Generalizations as simple statements or comparisons
A generalization paints everything with the same broad brush, from insect legs to the sides of barns.
Generalizations frequently use a plural subject.
- Dogs are bigger than cats.
- A Pomeranian at less than 5.5 pounds is smaller than most domestic cats.
- Goats will eat anything.
- Goats will eat the labels from tin cans, but they cannot actually eat a tin can.
- Clouds bring rain.
- Altocumulus clouds, cumulus clouds, and statocumulus clouds predict fair weather.

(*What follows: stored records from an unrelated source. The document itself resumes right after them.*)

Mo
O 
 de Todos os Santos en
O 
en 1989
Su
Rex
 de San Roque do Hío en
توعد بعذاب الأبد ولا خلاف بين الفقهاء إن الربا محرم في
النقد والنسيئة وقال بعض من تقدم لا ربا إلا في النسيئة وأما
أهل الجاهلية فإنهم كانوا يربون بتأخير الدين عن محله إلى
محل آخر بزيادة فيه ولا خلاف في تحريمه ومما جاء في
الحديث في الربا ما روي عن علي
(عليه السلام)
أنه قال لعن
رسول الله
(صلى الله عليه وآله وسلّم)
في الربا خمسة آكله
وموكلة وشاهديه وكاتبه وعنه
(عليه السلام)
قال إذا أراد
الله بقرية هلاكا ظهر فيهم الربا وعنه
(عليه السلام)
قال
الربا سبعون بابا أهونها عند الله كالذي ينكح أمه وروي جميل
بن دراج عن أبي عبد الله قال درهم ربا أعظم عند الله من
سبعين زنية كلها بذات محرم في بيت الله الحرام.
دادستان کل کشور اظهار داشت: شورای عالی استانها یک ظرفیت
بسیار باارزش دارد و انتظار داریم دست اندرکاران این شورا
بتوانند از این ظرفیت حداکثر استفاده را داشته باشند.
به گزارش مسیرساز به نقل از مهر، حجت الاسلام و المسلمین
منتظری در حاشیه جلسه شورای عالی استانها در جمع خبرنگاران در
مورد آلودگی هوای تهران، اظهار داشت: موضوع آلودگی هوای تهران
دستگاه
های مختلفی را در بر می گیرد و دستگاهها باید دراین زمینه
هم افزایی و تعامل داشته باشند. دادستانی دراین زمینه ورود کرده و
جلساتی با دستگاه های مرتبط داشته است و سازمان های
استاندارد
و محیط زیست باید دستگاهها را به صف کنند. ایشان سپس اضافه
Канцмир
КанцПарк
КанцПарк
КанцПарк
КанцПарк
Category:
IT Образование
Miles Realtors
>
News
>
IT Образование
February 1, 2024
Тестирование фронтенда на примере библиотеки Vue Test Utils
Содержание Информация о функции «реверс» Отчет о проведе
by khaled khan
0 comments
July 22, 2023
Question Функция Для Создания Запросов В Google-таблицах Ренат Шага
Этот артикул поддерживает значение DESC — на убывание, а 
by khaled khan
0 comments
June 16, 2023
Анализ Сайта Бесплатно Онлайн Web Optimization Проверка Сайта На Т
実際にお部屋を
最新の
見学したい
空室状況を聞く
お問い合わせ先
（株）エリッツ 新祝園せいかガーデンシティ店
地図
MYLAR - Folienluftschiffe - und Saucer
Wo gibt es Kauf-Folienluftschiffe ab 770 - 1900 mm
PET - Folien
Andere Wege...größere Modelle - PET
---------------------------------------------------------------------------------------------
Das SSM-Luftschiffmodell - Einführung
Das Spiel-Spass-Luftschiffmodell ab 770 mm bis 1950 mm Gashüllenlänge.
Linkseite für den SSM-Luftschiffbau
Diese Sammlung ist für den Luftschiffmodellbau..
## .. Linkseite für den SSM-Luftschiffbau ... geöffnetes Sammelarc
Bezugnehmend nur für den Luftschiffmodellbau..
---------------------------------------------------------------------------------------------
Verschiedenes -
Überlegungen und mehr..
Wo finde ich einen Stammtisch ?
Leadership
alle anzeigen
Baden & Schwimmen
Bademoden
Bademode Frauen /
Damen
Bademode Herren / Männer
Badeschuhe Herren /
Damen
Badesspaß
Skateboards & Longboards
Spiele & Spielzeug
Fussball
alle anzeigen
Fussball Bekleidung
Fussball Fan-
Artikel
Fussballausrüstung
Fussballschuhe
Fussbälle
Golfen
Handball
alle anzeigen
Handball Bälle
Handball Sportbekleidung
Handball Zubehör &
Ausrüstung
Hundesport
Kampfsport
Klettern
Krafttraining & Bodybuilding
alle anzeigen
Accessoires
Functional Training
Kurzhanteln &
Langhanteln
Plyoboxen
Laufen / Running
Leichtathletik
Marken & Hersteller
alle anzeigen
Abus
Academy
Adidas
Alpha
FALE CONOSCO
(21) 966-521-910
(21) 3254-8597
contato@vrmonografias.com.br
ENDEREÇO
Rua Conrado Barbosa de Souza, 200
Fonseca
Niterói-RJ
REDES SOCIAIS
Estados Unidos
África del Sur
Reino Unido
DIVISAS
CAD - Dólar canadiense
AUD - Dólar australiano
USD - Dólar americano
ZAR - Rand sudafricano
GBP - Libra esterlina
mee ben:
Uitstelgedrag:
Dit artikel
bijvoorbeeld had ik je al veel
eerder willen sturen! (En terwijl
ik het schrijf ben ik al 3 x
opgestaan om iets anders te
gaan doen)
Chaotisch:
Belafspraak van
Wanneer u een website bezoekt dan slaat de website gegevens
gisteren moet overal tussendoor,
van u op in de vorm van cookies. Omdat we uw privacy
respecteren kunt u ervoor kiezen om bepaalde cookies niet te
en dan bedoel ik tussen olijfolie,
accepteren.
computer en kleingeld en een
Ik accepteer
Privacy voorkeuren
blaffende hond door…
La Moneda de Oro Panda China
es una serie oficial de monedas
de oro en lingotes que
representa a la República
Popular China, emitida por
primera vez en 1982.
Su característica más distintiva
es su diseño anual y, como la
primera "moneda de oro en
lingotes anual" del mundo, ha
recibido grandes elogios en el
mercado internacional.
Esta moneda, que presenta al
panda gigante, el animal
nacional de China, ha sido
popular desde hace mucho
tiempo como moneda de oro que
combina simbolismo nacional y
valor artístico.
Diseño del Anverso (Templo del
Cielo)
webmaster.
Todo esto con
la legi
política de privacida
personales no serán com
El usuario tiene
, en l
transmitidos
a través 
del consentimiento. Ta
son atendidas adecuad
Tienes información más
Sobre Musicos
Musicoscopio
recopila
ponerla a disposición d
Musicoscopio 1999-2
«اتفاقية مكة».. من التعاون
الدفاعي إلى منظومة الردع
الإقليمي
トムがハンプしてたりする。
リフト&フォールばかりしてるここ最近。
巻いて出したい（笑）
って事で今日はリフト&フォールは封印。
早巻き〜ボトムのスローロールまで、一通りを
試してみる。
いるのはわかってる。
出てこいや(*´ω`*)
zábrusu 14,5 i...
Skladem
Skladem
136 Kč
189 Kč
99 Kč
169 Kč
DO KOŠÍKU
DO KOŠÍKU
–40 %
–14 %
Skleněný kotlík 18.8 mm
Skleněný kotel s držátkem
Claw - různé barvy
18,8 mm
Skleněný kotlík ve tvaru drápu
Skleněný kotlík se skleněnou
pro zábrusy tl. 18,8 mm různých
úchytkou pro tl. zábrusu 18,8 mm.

- An apple a day keeps the doctor away.
- While it is true that apples offer many benefits to their consumers, they “are not particularly rich in vitamins and minerals. However, they contain decent amounts of both vitamin C and potassium” (healthline.com).
“If/When” statements add conditions to generalizations.
Generalizations may depend on certain conditions, indicated by “if,” “when,” “while,” or other conjunctions.
- If it snows, sidewalks are slick.
- Sidewalks are slick if it snows.
- (Snowy sidewalks are slick.)
- When it’s summer, days are longer.
- Days are longer when it’s summer.
- (Days are longer in the summer.)
- If the sun shines, the temperature rises.
- The temperature rises if the sun shines.
- The temperature rises during the day.
- If it snowed, sidewalks were slick.
- Sidewalks were slick if it snowed.
- Snowy sidewalks were slick.
- When it was summer, the days were longer.
- The days were longer when it was summer.
- Summer days were longer.
- As the sun rose, the temperature rose.
- The temperature rose as the sun rose.
- Sunshine made temperatures rise.
- Because it was easily caught, the dodo bird was food for the early settlers.
- The dodo bird was food for the early settlers because it was easily caught.
- The easily-caught dodo bird was food for the early settlers.